Mark: You have described the record as about growing up in America in the 80’s, like with Union St you have introduced it onstage as such – is that a fair reflection ?

Simone: Ummmmm what do you think Bob?

Bobby Bird: The only thing I’ll say is that I think the records about more than anything us giving back what we have got as listeners to. In other words we have been shaken up our lives changed and saved by music and songs by Rock’n’Roll and as long as we got Rock’n’Roll it will be alright. I think a lot of it’s looking back on the mistakes we made in our childhood in love and life and realising – Shit!! There was nothing we could do to change it so lets live right now and all sing together and have a good time. So uh for me it’s just another time that’s passed on it relates to the past the future and the present! It’s just tying all those pieces together.
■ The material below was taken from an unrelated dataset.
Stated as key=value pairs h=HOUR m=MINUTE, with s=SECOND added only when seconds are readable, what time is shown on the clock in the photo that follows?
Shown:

Simone: When I was a kid the first song I ever got tapped into on the radio was “We are the World”. I would sit with my Walkman and listen – it was on like every half an hour. So I would watch the video on MTV and I would see Stevie like singing with Cindy Lauper, Bruce Springsteen, Ray Charles and fuckin’ Kenny Loggins and that was my introduction to pop music. I have never really thought of this before but we have been lucky enough to create a band were there are all these great voices singing songs together!!

Mark: Totally

Simone: And shit we are the world man!!!!! (much laughter)

Mark: You kinda took my next words I find it’s a record that’s deep slightly mournful yet full of hope!

Simone: We want our music to be full of hope, I will let the preacher talk about that!

Reverend: We talk about the American Dream but what is life without hope of a better life, so if we can spread some of that in any venue, any interview, any photograph; shed a little light into someone’s life and give them the inspiration to get to point B, where we are trying to go, then we have done our job.

Bobby: It’s interesting when a question like that comes up because it makes you really dig into yourself to understand it. When you go through something and you really face it there’s a freedom that goes along with accepting it. So you end up feeling better though it might not feel as good as you would like it to, you know you get a certain freedom from not being weighed down by things by just letting them go.

Mark: The way I feel about listening to the record – and I’m sure people get this from your shows – I don’t want this to sound like bullshit but you feel as fan you feel like you are part of a family. Do you know what I mean?

Simone: That was the mantra that I first used to talk about with my brothers when I first started to sing and play was that I want everyone who comes to see us play – be it five or five thousand – to feel like they are part of this. We want them to sing along. We are lucky that we wrote some songs that people can sing along to. We want people to feel like they are part of something you know? Like too many rock stars they get up there and say look at me look at me I’m shaking! We want everybody to look inward and all be one, you know? Union St is a place where we can all be one and we really wanna not just talk the talk, we want to walk the walk.

Bobby: When you are really looking inward you are looking outward because people are feeling the same things. So if you look inward and find the truth of what that is you will probably find you have a lot in common with the person standing next to you.

Mark: I have taken up way too much of your time already, but I must ask you what’s planned for 2010?

Simone: Well we are going to play all over Europe everywhere, wherever people want us to sing we are going to come sing. Then maybe in the fall we will go and record some new songs. Album two will be an extension of what we started except with Reverend Loveday singing some leads and Simi Stone as well and all of us really singing together as a singing band on tape. So this year we are going to be developing that onstage.

Mark: So will that include some more time back in the UK?

Simone: Yea we are coming back in February if the people want us we will keep coming!!

Mark: Fantastic, well I had a couple of shit questions I’m not even going to bother with those!!!!! (much laughter)

Simone: Well you asked all the right ones!!!

Mark: Thank you so much for your time and warmth people!!